Please refer to load_generator()
.
TaskOnKart.make_model_target
The make_model_target()
method is used to dump for non supported file types.
import gensim
class TrainWord2Vec(gokart.TaskOnKart[Word2VecResult]):
def output(self):
# please use 'zip'.
return self.make_model_target(
'model.zip',
save_function=gensim.model.Word2Vec.save,
load_function=gensim.model.Word2Vec.load)
def run(self):
# -- train word2vec ---
word2vec = train_word2vec()
self.dump(word2vec)
It is dumped and zipped with gensim.model.Word2Vec.save
.
Please refer to make_model_target()
.
TaskOnKart.load_data_frame
Please refer to For Pandas.
TaskOnKart.fail_on_empty_dump
Please refer to For Pandas.
TaskOnKart.should_dump_supplementary_log_files
Whether to dump supplementary files (task_log, random_seed, task_params, processing_time, module_versions) or not. Default is True.
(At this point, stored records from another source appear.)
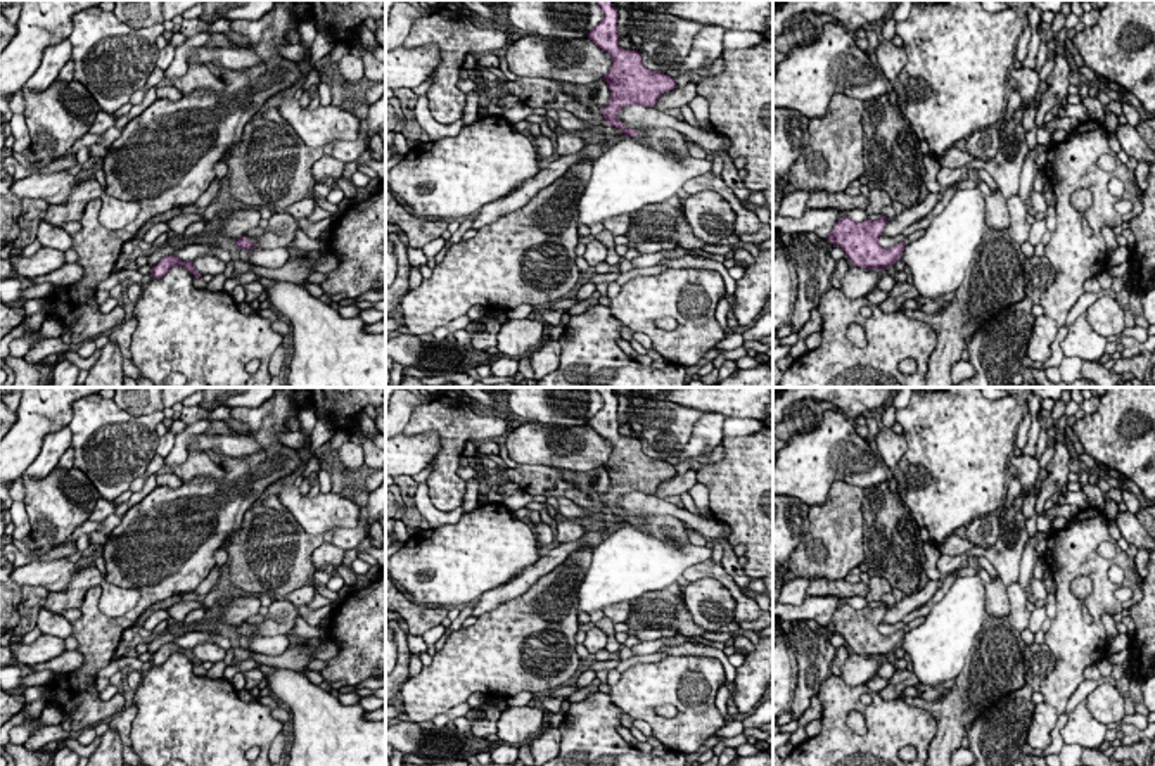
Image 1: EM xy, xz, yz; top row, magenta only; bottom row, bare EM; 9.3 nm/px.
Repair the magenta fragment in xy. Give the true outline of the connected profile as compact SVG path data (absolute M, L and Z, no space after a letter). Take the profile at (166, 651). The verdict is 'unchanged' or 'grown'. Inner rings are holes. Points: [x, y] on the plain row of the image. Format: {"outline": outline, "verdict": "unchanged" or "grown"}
{"outline": "M175 642L164 643L157 652L152 654L152 664L163 666L173 654L183 654L187 655L195 666L201 666L202 662L194 655L192 648L182 648Z", "verdict": "unchanged"}

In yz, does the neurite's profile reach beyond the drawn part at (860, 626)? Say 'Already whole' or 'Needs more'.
Already whole

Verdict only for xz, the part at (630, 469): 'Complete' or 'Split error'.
Split error

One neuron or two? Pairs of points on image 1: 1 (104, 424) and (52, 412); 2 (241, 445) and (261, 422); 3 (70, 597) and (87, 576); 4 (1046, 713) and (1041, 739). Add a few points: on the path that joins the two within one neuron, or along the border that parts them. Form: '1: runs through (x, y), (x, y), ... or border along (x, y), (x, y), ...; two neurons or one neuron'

Note that when set to False, task_info functions (e.g. gokart.tree.task_info.make_task_info_as_tree_str()) cannot be used.
Dump csv with encoding
You can dump csv file by implementing Task.output() method as follows:
def output(self):
return self.make_target('file_name.csv')
By default, csv file is dumped with utf-8 encoding.
If you want to dump csv file with other encodings, you can use encoding parameter as follows:
from gokart.file_processor import CsvFileProcessor
def output(self):
return self.make_target('file_name.csv', processor=CsvFileProcessor(encoding='cp932'))
# This will dump csv as 'cp932' which is used in Windows.